The Macdonald-Laurier Institute’s Leading Economic Indicator (LEI), a tool designed to predict changes in the Canadian business cycle, rose by 0.2 percent in September. The mild relative decrease in LEI growth from the previous month continued into September. This is the fifth month in a row that the LEI has risen roughly the same amount, and the eighth consecutive month of LEI growth.
With the LEI rising a total of 1.7 percent since March, Canadians can be hopeful of a continued recovery towards the end of 2019, reflecting a mild improvement from the dismal end to 2018.
“Meagre economic growth continues to be the norm,” says LEI author and Munk Senior Fellow Philip Cross. “While the leading index points to continuing growth in the second half of the year, it is a slow growth that is not likely to bring widespread benefit.”

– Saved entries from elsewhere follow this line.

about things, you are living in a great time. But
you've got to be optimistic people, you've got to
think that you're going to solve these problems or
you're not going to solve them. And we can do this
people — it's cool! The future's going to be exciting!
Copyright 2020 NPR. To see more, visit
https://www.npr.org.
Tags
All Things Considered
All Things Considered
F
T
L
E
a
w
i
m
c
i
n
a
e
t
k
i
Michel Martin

While gains in the housing market were responsible for previous LEI growth, the housing index has slowed noticeably with fewer newbuild units. However, consumer sentiment remained buoyant, largely due to improvements in labour market conditions.

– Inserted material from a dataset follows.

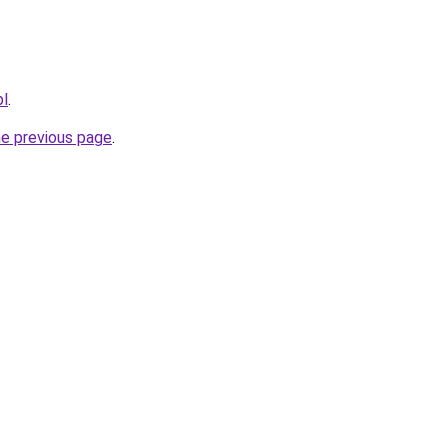
pl
.
he previous page
.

“There has been cause for concern that a drop in the housing market might cause a dip in the economic outlook,” says Cross. “However, it seems the economy has made some gains in other areas.”
Yet there are other causes of concern. External demand for commodities was weak heading into September, with commodity prices falling again. Overall, manufacturing remained sluggish.
What does this mean for the economy? According to Cross, despite a slowdown in important sectors of the economy, the end of 2019 should continue to show modestly positive economic growth overall.
“While the economic growth factors might be in flux, the LEI is consistently pointing to modest gains in Canada’s economic future.”